Esas No: 2015/6215
Karar No: 2016/5499
Karar Tarihi: 12.05.2016
Yargıtay 16. Hukuk Dairesi 2015/6215 Esas 2016/5499 Karar Sayılı İlamı
"İçtihat Metni"
MAHKEMESİ :ASLİYE HUKUK MAHKEMESİ
Taraflar arasında görülen dava sonucunda verilen hükmün Yargıtay"ca incelenmesi istenilmekle; temyiz isteğinin süresinde olduğu anlaşıldı, inceleme raporu ve dosyadaki belgeler okundu, GEREĞİ GÖRÜŞÜLDÜ:
Kadastro sonucu ... Köyü çalışma alanında bulunan 173 ada 16 parsel sayılı 1.141,59 metrekare yüzölçümündeki taşınmaz irsen intikal, taksim ve kazandırıcı zamanaşımı zilyetliği nedeniyle tarla vasfıyla... adına tespit ve tescil edilmiştir. Davacı ..., kendisine ait 173 ada 14 parsel sayılı taşınmazın bir kısmının davaya konu parsel içerisinde tespit gördüğünü ileri sürerek tapu iptal ve tescil istemiyle dava açmıştır. Mahkemece yapılan yargılama sonunda davanın husumet nedeniyle ve esastan reddine karar verilmiş; hüküm, davacı ... vekili tarafından temyiz edilmiştir.

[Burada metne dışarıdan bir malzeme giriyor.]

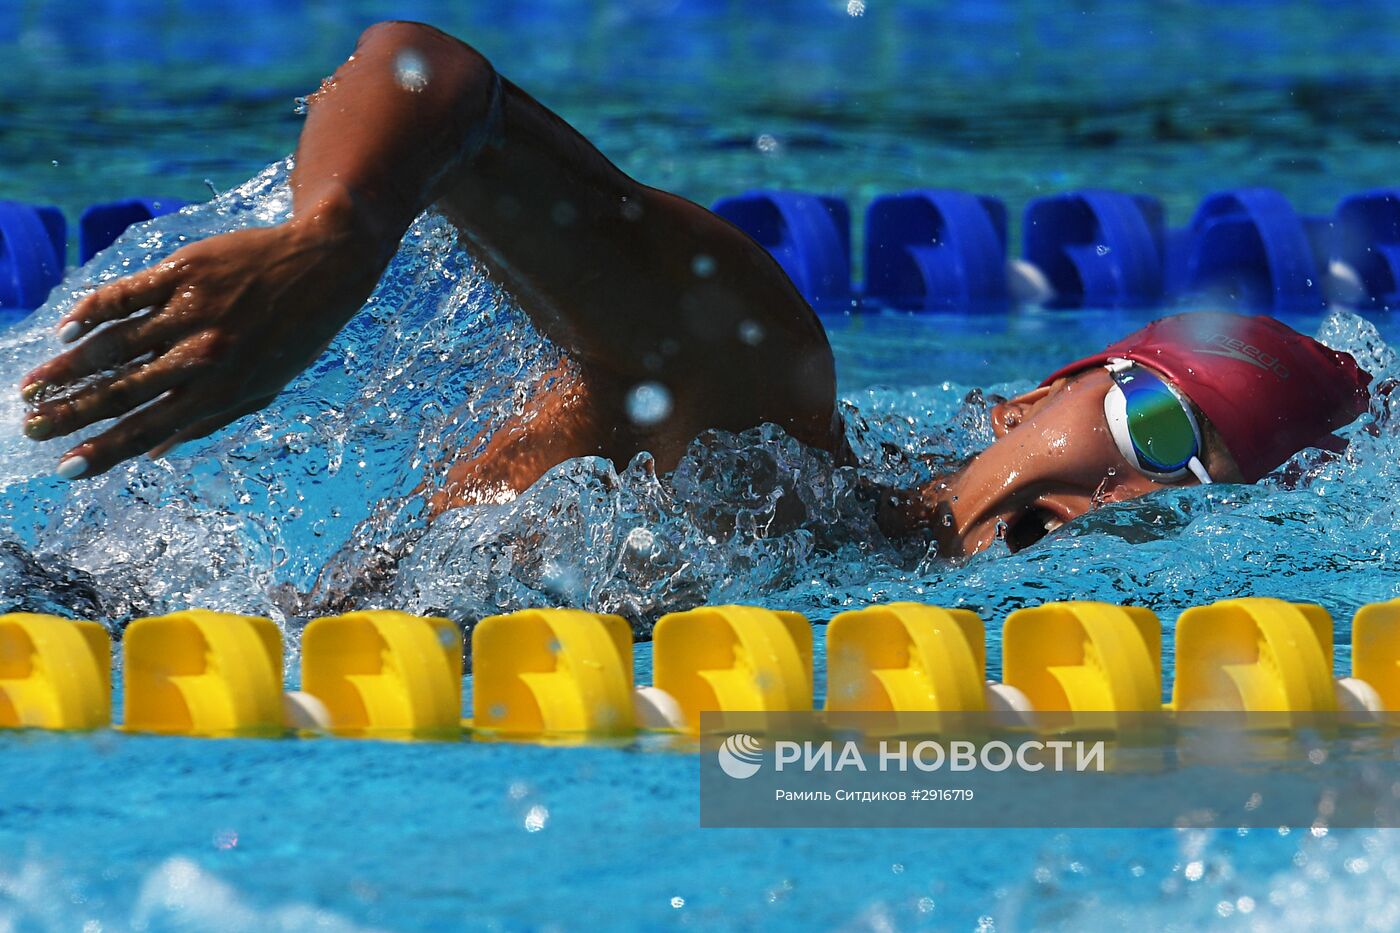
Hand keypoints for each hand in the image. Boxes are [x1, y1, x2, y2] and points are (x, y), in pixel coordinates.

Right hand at [19, 208, 386, 477]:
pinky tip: (65, 330)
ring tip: (31, 387)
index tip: (66, 468)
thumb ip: (211, 420)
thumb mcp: (266, 387)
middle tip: (31, 426)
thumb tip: (156, 452)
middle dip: (69, 414)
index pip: (149, 428)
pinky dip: (89, 313)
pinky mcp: (182, 272)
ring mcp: (191, 312)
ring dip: (65, 370)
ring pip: (112, 346)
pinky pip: (124, 296)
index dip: (104, 451)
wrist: (326, 263)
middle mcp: (203, 355)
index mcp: (223, 390)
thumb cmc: (296, 333)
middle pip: (120, 390)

Davacı ..., kendisi adına tespit ve tescil edilen 173 ada 14 parsel sayılı taşınmaza dahil olması gereken bir bölüm yerin davalıların murisi Şükrü Doğanay adına tespit ve tescil edilen davaya konu 173 ada 16 parsel sayılı taşınmaz kapsamında kaldığı iddiasıyla tapu iptali ve tescil davası açmıştır. Yargılama sırasında tanık olarak dinlenen eşi ... (...), kendisine annesinden kalan taşınmazı eşi davacıya devrettiğini belirtmiştir. Taşınmazın bitişiğinde bulunan 173 ada 14 sayılı parselin incelenen tapu kaydından da davacı adına tespit ve tescil edilmiş olduğu anlaşılmaktadır. Bu durumda mahkemece dava konusu taşınmazın davacının eşinin kendisine irsen intikal ettiğine dair beyanın davacının kök muristen kaldığı iddiasını çürüterek davacının kök murisinden gelmediğinin ikrar edildiği, maddi vakıanın değiştirilemeyeceği, dava konusu hakkın devredilemeyeceği, davacının husumet ehliyetinin bulunmadığı, ayrıca muristen kalmadığının ikrar edildiği, zilyetlik süresinin de dolmadığı gerekçeleri ile davacının davasının esastan ve husumetten reddine karar verilmiş ise de; davanın hem usulden hem de esastan reddine karar verilmesi mümkün olmadığı gibi, karar dosya kapsamına da uygun düşmemiştir. Hukuki ihtilaf her iki taşınmazın kimden geldiğine ilişkin değil, taşınmazların aralarında sınır tecavüzü bulunup bulunmadığına ilişkindir. Sağlıklı sonuca varılabilmesi için, mahalli bilirkişiler, taraf tanıkları ve fen bilirkişisi huzuruyla taşınmazlar başında keşif icra edilmelidir. Yerel bilirkişi ve taraf tanıklarından, çekişmeli taşınmazın, kim tarafından hangi tarihten beri, hangi sınırlar içerisinde kullanıldığı hususlarında olaylara dayalı ayrıntılı bilgi alınmalıdır. Yerel bilirkişi ve taraf tanıklarının beyanları arasında doğabilecek çelişkilerin gerektiğinde yüzleştirme yapılarak yöntemince giderilmesine çalışılmalı, uzman fen bilirkişisinden yapılan keşif ve uygulamaları izleyip denetlemelere olanak verir, yerel bilirkişi ve tanıklarca gösterilecek sınırların işaretlenmiş olduğu ayrıntılı ve keşfi izlemeye elverişli rapor alınmalı, bundan sonra toplanan ve toplanacak tüm deliller birlikte değerlendirilerek ulaşılacak sonuca göre bir karar verilmelidir. Mahkemece, bu yönler göz ardı edilerek yazılı şekilde karar verilmiş olması isabetsiz olup, davacının temyiz itirazları açıklanan nedenlerle yerinde görüldüğünden kabulü ile hükmün BOZULMASINA, peşin yatırılan temyiz karar harcının talep halinde temyiz edene iadesine,
12.05.2016 gününde oybirliğiyle karar verildi.